What is expected: Although the entries contain pictures, copy only their text, exactly as written.

Collection entries
╔══
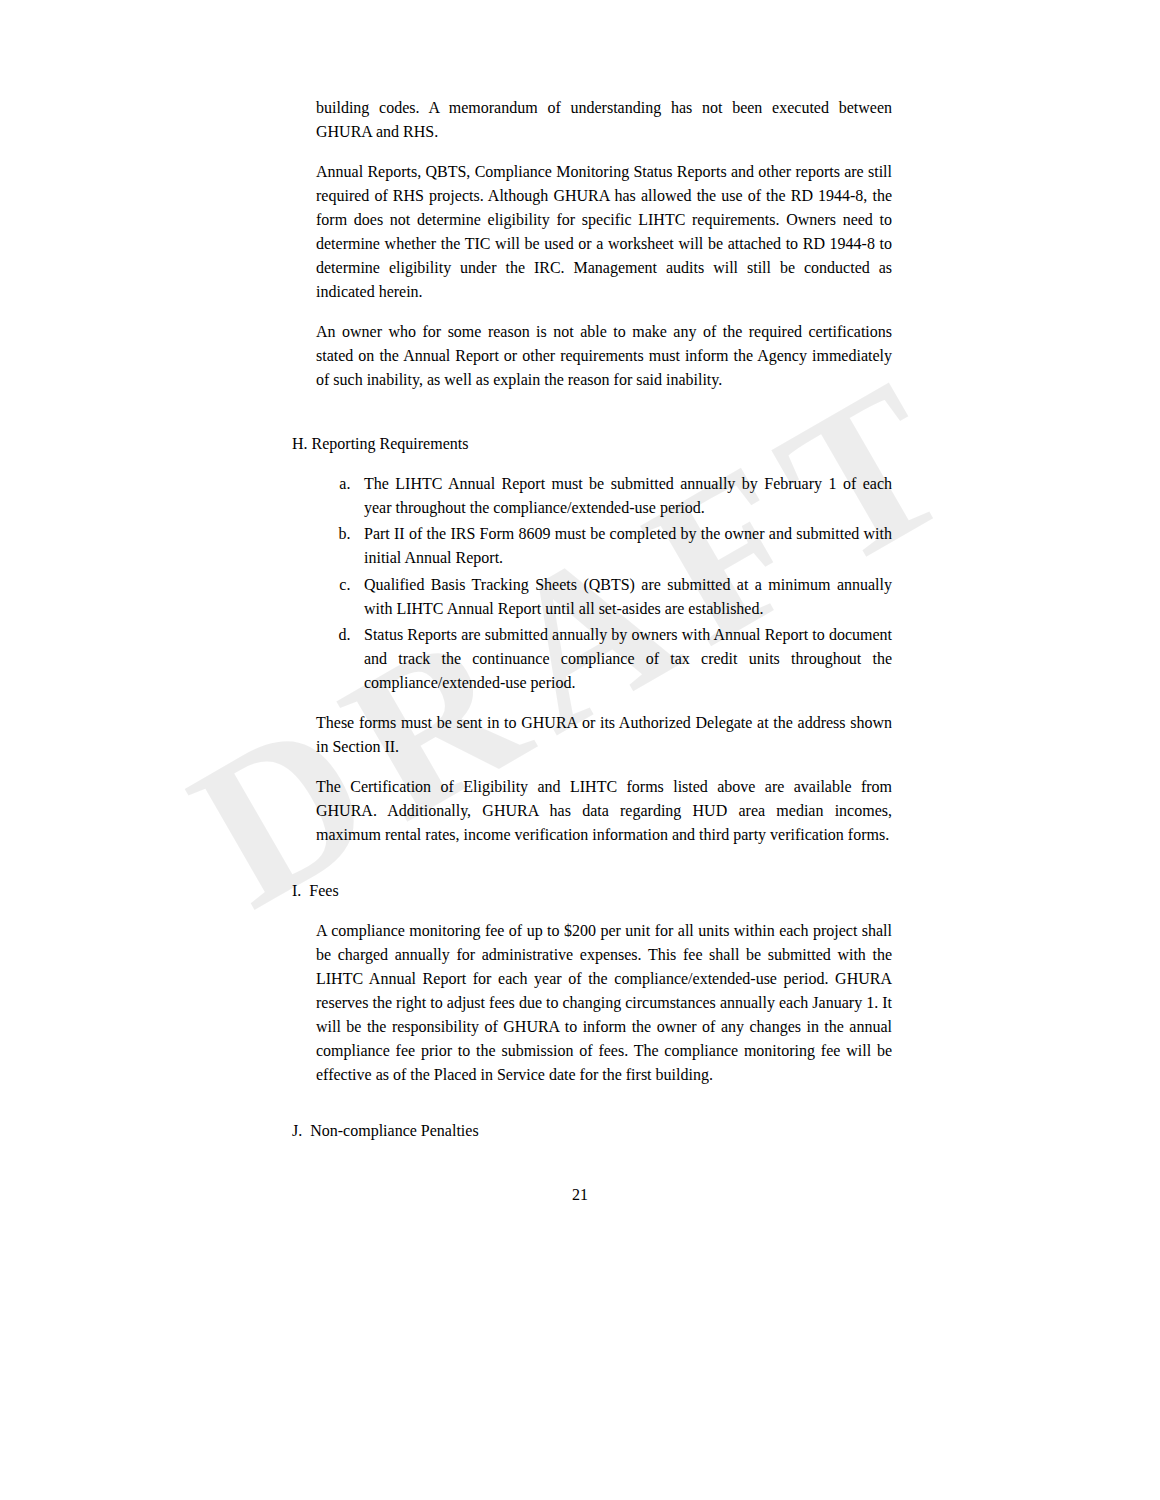DRAFT
building codes. A memorandum of understanding has not been executed between GHURA and RHS.
Annual Reports, QBTS, Compliance Monitoring Status Reports and other reports are still required of RHS projects. Although GHURA has allowed the use of the RD 1944-8, the form does not determine eligibility for specific LIHTC requirements. Owners need to determine whether the TIC will be used or a worksheet will be attached to RD 1944-8 to determine eligibility under the IRC. Management audits will still be conducted as indicated herein.
An owner who for some reason is not able to make any of the required certifications stated on the Annual Report or other requirements must inform the Agency immediately of such inability, as well as explain the reason for said inability.
H. Reporting Requirements
The LIHTC Annual Report must be submitted annually by February 1 of each year throughout the compliance/extended-use period.
Part II of the IRS Form 8609 must be completed by the owner and submitted with initial Annual Report.
Qualified Basis Tracking Sheets (QBTS) are submitted at a minimum annually with LIHTC Annual Report until all set-asides are established.
Status Reports are submitted annually by owners with Annual Report to document and track the continuance compliance of tax credit units throughout the compliance/extended-use period.
These forms must be sent in to GHURA or its Authorized Delegate at the address shown in Section II.
The Certification of Eligibility and LIHTC forms listed above are available from GHURA. Additionally, GHURA has data regarding HUD area median incomes, maximum rental rates, income verification information and third party verification forms.
I. Fees
A compliance monitoring fee of up to $200 per unit for all units within each project shall be charged annually for administrative expenses. This fee shall be submitted with the LIHTC Annual Report for each year of the compliance/extended-use period. GHURA reserves the right to adjust fees due to changing circumstances annually each January 1. It will be the responsibility of GHURA to inform the owner of any changes in the annual compliance fee prior to the submission of fees. The compliance monitoring fee will be effective as of the Placed in Service date for the first building.
J. Non-compliance Penalties
21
╚══
Answer to the exercise:
DRAFT
building codes. A memorandum of understanding has not been executed between GHURA and RHS.
Annual Reports, QBTS, Compliance Monitoring Status Reports and other reports are still required of RHS projects. Although GHURA has allowed the use of the RD 1944-8, the form does not determine eligibility for specific LIHTC requirements. Owners need to determine whether the TIC will be used or a worksheet will be attached to RD 1944-8 to determine eligibility under the IRC. Management audits will still be conducted as indicated herein.
An owner who for some reason is not able to make any of the required certifications stated on the Annual Report or other requirements must inform the Agency immediately of such inability, as well as explain the reason for said inability.
H. Reporting Requirements
The LIHTC Annual Report must be submitted annually by February 1 of each year throughout the compliance/extended-use period.
Part II of the IRS Form 8609 must be completed by the owner and submitted with initial Annual Report.
Qualified Basis Tracking Sheets (QBTS) are submitted at a minimum annually with LIHTC Annual Report until all set-asides are established.
Status Reports are submitted annually by owners with Annual Report to document and track the continuance compliance of tax credit units throughout the compliance/extended-use period.
These forms must be sent in to GHURA or its Authorized Delegate at the address shown in Section II.
The Certification of Eligibility and LIHTC forms listed above are available from GHURA. Additionally, GHURA has data regarding HUD area median incomes, maximum rental rates, income verification information and third party verification forms.
I. Fees
A compliance monitoring fee of up to $200 per unit for all units within each project shall be charged annually for administrative expenses. This fee shall be submitted with the LIHTC Annual Report for each year of the compliance/extended-use period. GHURA reserves the right to adjust fees due to changing circumstances annually each January 1. It will be the responsibility of GHURA to inform the owner of any changes in the annual compliance fee prior to the submission of fees. The compliance monitoring fee will be effective as of the Placed in Service date for the first building.
J. Non-compliance Penalties
21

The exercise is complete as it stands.